A UNA TALE COSTRUZIONE mentale chiedeva, a tutti gli uomini italiani, in una sorta di appello costante, di aderire integralmente. Il vero fuoco di questa concezione fu, negli anni Ottanta, lo show televisivo Colpo grosso (1987-1992), di cui a suo tempo parlarono Corrado e Curzio Maltese insieme a Massimo Gramellini (Baldini & Castoldi, 1994), dove all’erotismo casereccio si intrecciava, ancora una volta, il discorso ossessivo sul corpo come merce. Il corpo della donna, oggetto di consumo, ma anche quello dell’uomo, soggetto consumatore. Il tutto in una cornice di assoluta plasticità, finzione e sciatteria, basata sulla dichiarata inconsistenza delle situazioni, delle relazioni, dell’oggetto stesso del «gioco».

DEVE FARE RIFLETTERE, in tutto ciò, come quanto fu celebrato, dal 1976 in poi, in quanto processo di «liberazione espressiva» (la sentenza della Corte costituzionale che autorizzava le trasmissioni televisive via etere in ambito locale, garantendo tuttavia allo Stato il monopolio restante su tutto il territorio nazionale), si sia invece trasformato in qualcosa di ben altro: non la possibilità di relazionarsi e coniugare se stessi al resto del mondo ma il paradossale effetto di monopolizzazione commerciale del bisogno di manifestarsi. Un terzo aspetto è l’amoralità familistica: Berlusconi, al pari di altre figure mediatizzate, oggi più che mai diffuse, ha sempre e solo venduto se stesso, la sua immagine e, con essa, l’idea che ciò che conta non sia la persona emancipata bensì colui che è parte di un costrutto più esteso, ancorché materialmente delimitato, ossia ciò che conosciamo e chiamiamo storicamente con il nome di «famiglia». La quale è tale non tanto (o solamente) per esperienza generativa, biologica e civile ma, prima di tutto, per legame di «sangue», laddove quest’ultimo implica un vincolo basato sull’interesse di parte. Poiché è questa la vera essenza del sovranismo.
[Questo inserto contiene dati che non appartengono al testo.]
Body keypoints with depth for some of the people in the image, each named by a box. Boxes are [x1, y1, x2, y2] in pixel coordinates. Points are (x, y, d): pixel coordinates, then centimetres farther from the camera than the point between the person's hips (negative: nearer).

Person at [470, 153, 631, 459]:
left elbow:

IN QUESTO, Berlusconi ha compreso anzitempo che la trasformazione italiana avrebbe prodotto una scissione tra un segmento del ceto medio, destinato a beneficiarne, e la parte restante, invece, soggetta alla retrocessione sociale. Ha lavorato soprattutto su quest’ultima, quella più consistente, piegando il mutamento collettivo, che si sta ancora oggi consumando nei suoi effetti di lungo periodo, in una curva a proprio favore.
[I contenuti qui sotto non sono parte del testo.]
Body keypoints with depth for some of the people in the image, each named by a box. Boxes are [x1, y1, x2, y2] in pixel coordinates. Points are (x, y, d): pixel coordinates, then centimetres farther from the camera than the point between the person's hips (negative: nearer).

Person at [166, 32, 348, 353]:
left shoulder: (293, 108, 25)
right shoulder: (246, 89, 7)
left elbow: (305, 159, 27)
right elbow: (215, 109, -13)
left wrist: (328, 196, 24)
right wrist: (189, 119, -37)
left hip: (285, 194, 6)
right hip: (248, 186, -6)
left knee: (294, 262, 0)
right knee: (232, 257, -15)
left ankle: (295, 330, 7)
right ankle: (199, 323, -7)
Il fondo, la sua matrice è quella non di un demiurgo, di un indovino e ancora meno di un vero imprenditore, bensì di un taumaturgo, che è tale poiché molti sono disposti a credere che la realtà dei fatti possa corrispondere al proprio onirismo magico e infantile. Così, tra gli altri, a cura di Paul Ginsborg ed Enrica Asquer, Berlusconismo, Analisi di un sistema di potere (Laterza, 2011). Silvio Berlusconi, circonfuso della santità del «martire», è colui che la destra post-costituzionale, da oggi in poi, omaggerà nella guerra dei toponimi, al medesimo tempo soddisfatta di non dovere più fare i conti con la sua ingombrante persona e comunque gratificata del fatto che egli, concretante, ha legittimato pulsioni intimamente eversive della Costituzione.